[Data records]
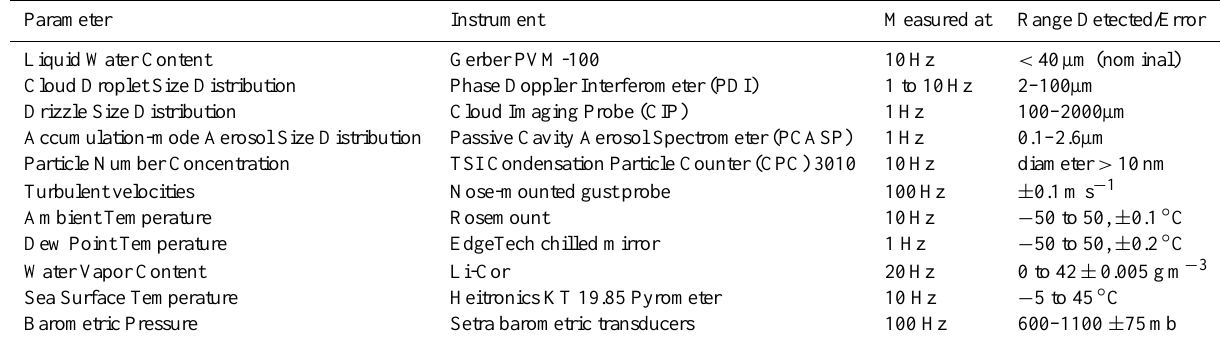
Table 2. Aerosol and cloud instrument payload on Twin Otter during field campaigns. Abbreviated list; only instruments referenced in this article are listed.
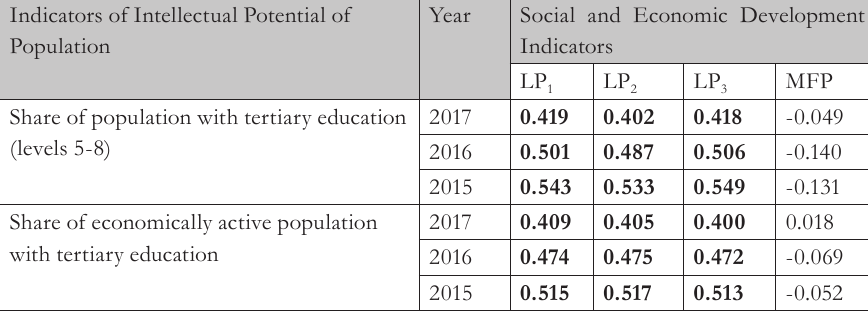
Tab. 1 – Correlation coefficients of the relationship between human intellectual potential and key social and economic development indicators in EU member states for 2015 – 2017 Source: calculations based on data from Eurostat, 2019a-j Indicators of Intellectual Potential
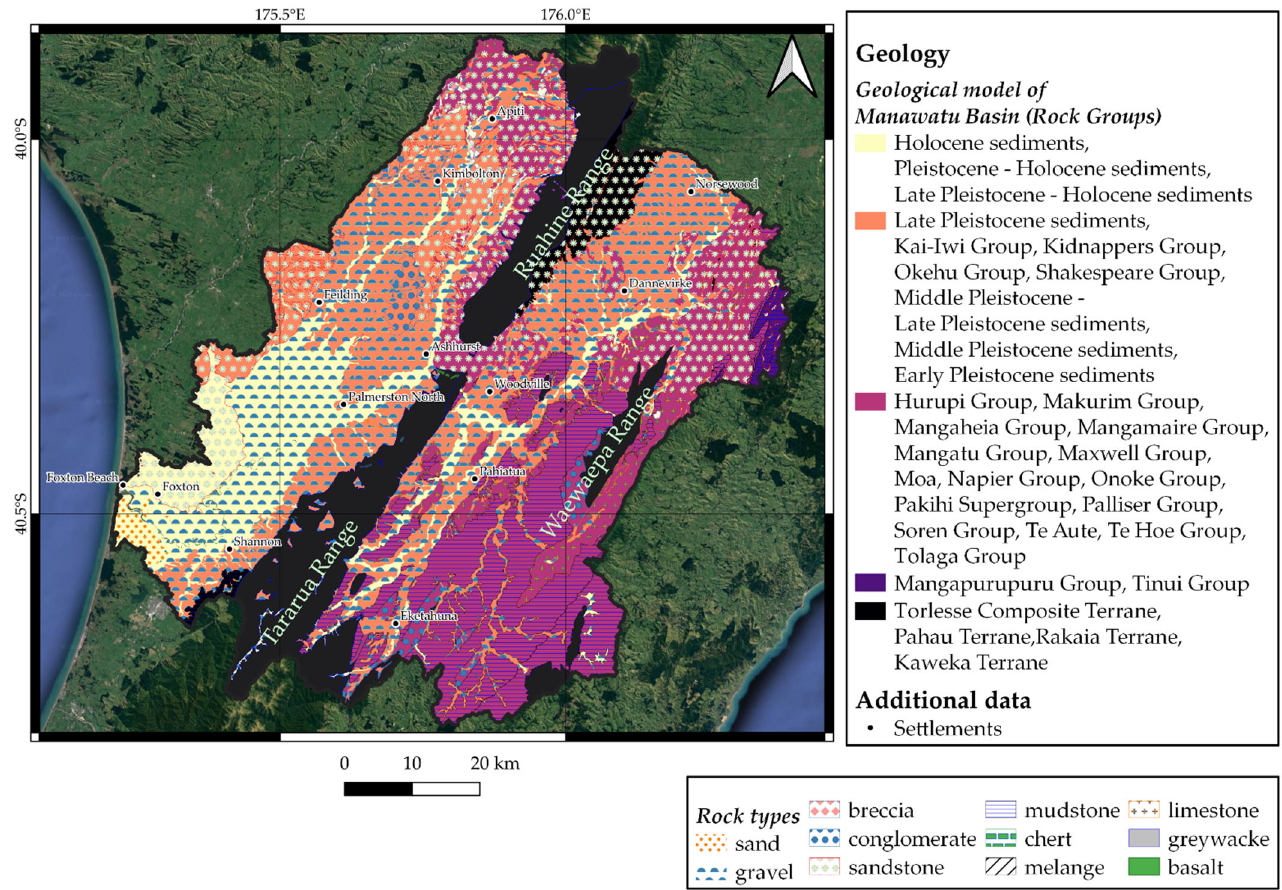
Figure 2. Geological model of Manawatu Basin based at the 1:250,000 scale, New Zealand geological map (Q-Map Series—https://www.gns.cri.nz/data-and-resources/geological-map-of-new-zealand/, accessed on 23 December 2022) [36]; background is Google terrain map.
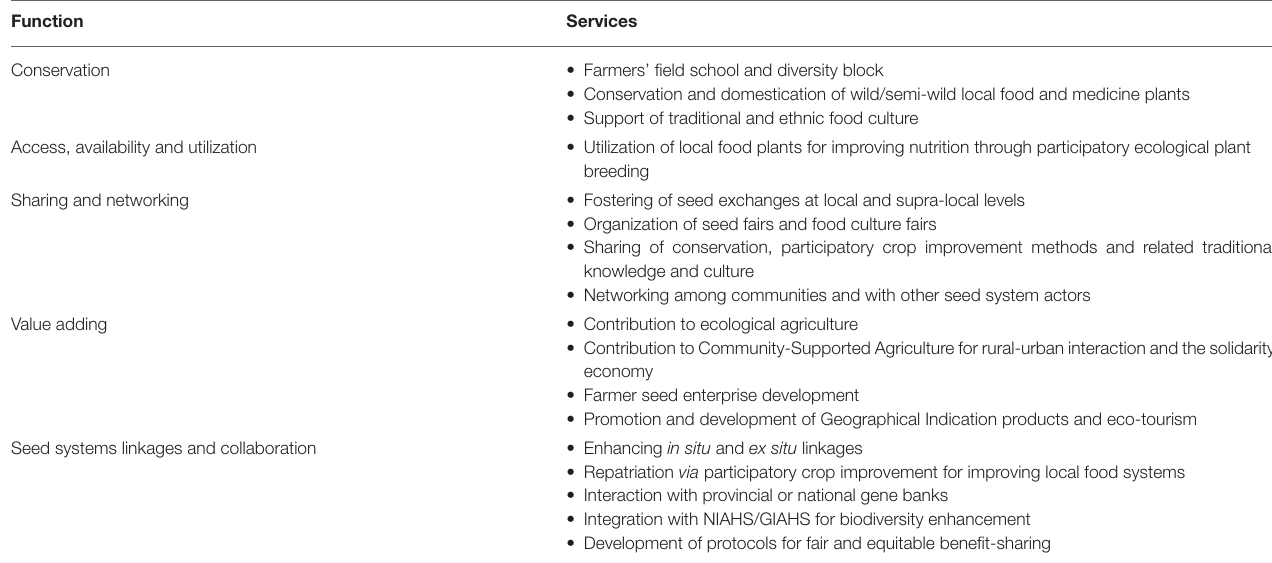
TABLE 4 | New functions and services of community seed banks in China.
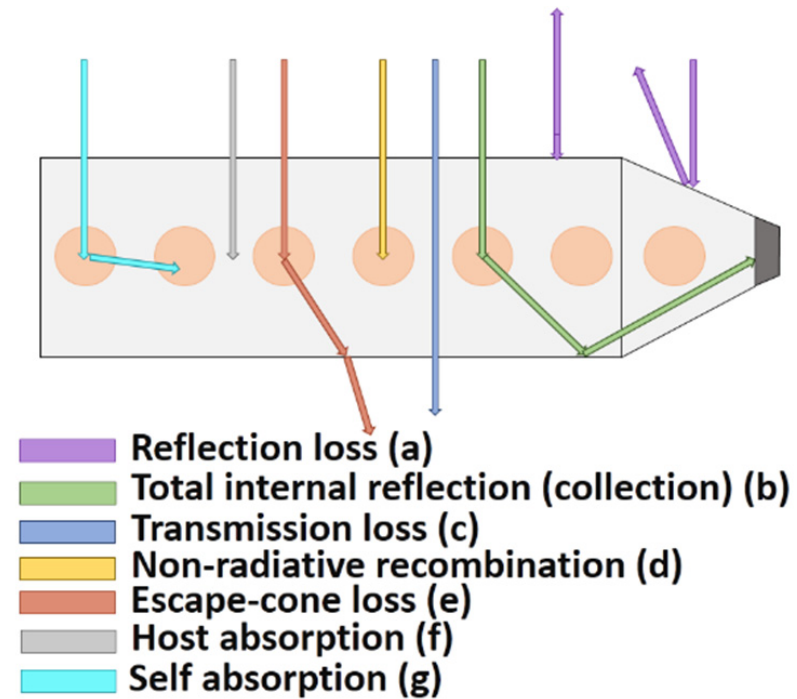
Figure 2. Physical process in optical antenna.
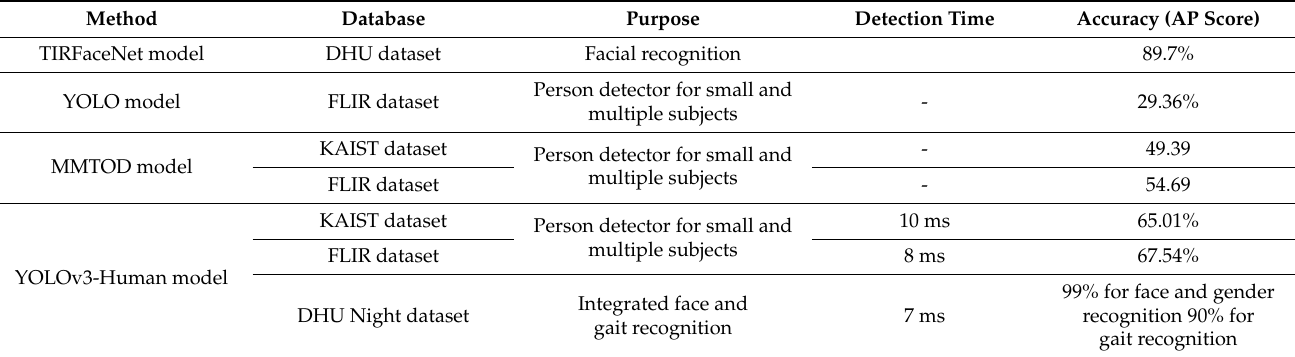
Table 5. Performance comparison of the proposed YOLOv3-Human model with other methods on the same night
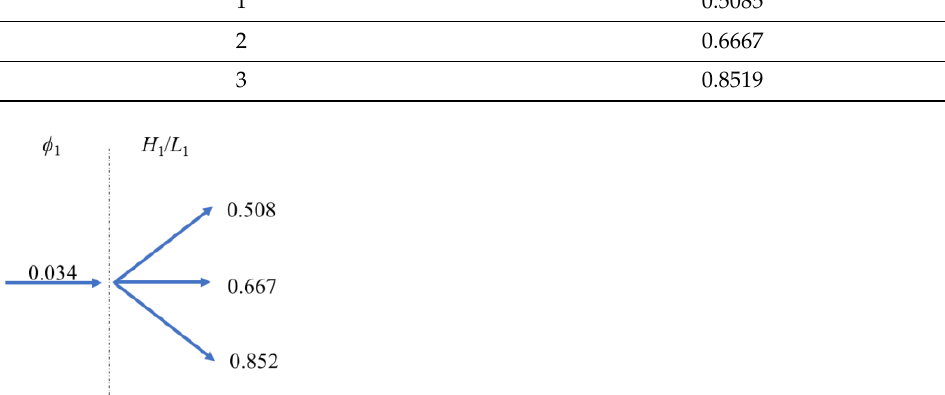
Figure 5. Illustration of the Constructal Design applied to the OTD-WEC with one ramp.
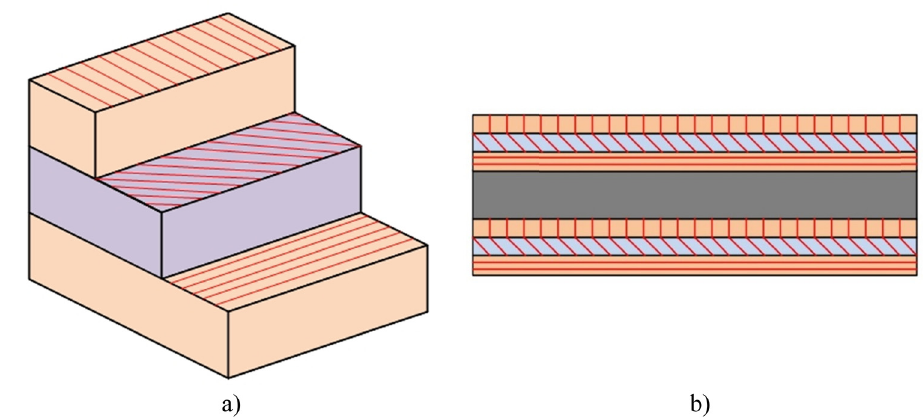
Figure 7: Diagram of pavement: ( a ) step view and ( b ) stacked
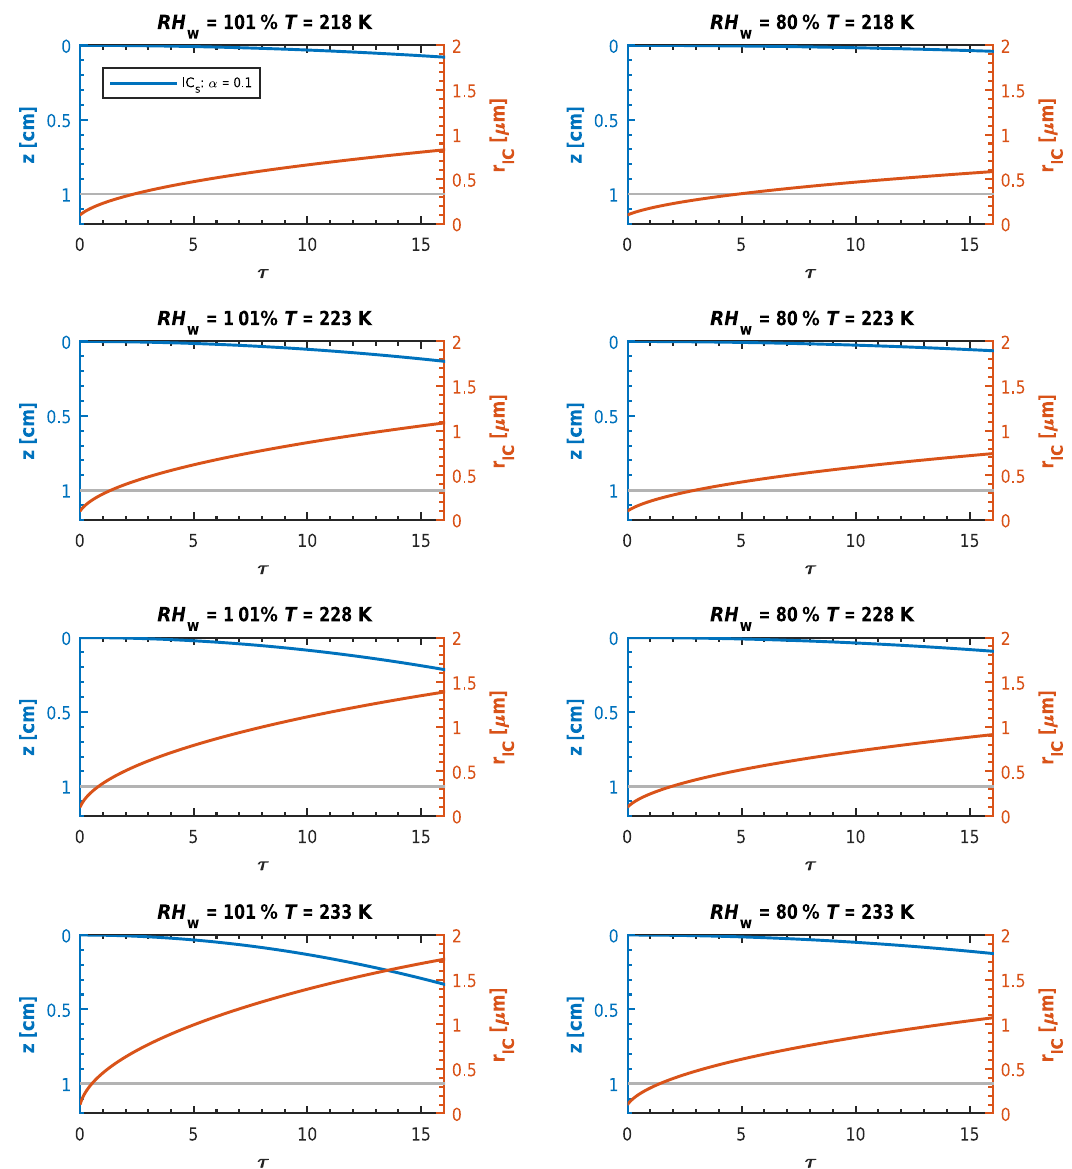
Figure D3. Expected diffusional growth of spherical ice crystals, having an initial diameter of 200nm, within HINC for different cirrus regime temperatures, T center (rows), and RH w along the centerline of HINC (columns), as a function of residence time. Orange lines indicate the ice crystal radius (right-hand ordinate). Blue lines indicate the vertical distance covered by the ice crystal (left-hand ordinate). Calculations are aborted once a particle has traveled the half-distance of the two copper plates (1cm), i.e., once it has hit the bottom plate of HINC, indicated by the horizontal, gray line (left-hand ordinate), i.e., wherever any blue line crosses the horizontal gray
[/Data records]
● Your instructions: The exact lines from the beginning of the data through the one that contains "Figure 7: Diagram" must be given again, both ends included, and pictures must be left out.

● Answer below:
Table 2. Aerosol and cloud instrument payload on Twin Otter during field campaigns. Abbreviated list; only instruments referenced in this article are listed.
Tab. 1 – Correlation coefficients of the relationship between human intellectual potential and key social and economic development indicators in EU member states for 2015 – 2017 Source: calculations based on data from Eurostat, 2019a-j Indicators of Intellectual Potential
Figure 2. Geological model of Manawatu Basin based at the 1:250,000 scale, New Zealand geological map (Q-Map Series—https://www.gns.cri.nz/data-and-resources/geological-map-of-new-zealand/, accessed on 23 December 2022) [36]; background is Google terrain map.
TABLE 4 | New functions and services of community seed banks in China.
Figure 2. Physical process in optical antenna.
Table 5. Performance comparison of the proposed YOLOv3-Human model with other methods on the same night
Figure 5. Illustration of the Constructal Design applied to the OTD-WEC with one ramp.
Figure 7: Diagram of pavement: ( a ) step view and ( b ) stacked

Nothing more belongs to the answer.